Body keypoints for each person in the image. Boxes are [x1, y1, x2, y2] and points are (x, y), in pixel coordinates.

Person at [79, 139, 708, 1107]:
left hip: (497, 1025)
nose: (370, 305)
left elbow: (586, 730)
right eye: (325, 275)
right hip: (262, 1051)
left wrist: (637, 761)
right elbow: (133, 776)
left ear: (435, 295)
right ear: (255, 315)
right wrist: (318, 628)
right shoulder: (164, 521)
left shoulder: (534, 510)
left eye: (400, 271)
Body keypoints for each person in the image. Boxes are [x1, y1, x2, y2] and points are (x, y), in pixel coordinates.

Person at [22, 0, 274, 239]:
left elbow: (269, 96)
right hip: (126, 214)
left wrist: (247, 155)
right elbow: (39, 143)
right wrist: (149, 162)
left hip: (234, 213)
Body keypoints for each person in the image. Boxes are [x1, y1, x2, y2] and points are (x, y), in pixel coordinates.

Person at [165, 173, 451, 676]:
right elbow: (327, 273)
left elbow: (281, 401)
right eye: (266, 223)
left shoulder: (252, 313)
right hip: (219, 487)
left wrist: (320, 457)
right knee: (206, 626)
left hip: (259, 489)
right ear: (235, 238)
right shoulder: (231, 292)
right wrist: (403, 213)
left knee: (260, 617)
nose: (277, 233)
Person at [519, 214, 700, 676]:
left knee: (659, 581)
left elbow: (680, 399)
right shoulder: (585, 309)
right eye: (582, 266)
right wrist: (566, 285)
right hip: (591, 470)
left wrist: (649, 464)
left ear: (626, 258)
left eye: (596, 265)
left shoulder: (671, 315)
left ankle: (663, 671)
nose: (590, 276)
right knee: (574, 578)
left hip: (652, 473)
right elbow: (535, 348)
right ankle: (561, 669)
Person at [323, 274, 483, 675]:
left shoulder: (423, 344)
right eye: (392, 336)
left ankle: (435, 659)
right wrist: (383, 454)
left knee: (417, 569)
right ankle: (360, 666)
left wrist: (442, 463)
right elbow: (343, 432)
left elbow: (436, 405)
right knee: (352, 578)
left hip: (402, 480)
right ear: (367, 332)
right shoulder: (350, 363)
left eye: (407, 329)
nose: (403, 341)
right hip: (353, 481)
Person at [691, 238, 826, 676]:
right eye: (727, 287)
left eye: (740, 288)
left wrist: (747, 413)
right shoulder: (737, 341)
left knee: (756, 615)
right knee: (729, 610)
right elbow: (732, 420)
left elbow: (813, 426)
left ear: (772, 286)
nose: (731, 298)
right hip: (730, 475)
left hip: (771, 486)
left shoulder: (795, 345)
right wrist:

§ Task goal
Output the lines above exactly, but only those between the line holding "left hip: (652, 473)" and the line holding "right knee: (352, 578)", inclusive.

§ Expected answer
left hip: (652, 473)
right elbow: (535, 348)
right ankle: (561, 669)
Person at [323, 274, 483, 675]:
left shoulder: (423, 344)
right eye: (392, 336)
left ankle: (435, 659)
right wrist: (383, 454)
left knee: (417, 569)
right ankle: (360, 666)
left wrist: (442, 463)
right elbow: (343, 432)
left elbow: (436, 405)
right knee: (352, 578)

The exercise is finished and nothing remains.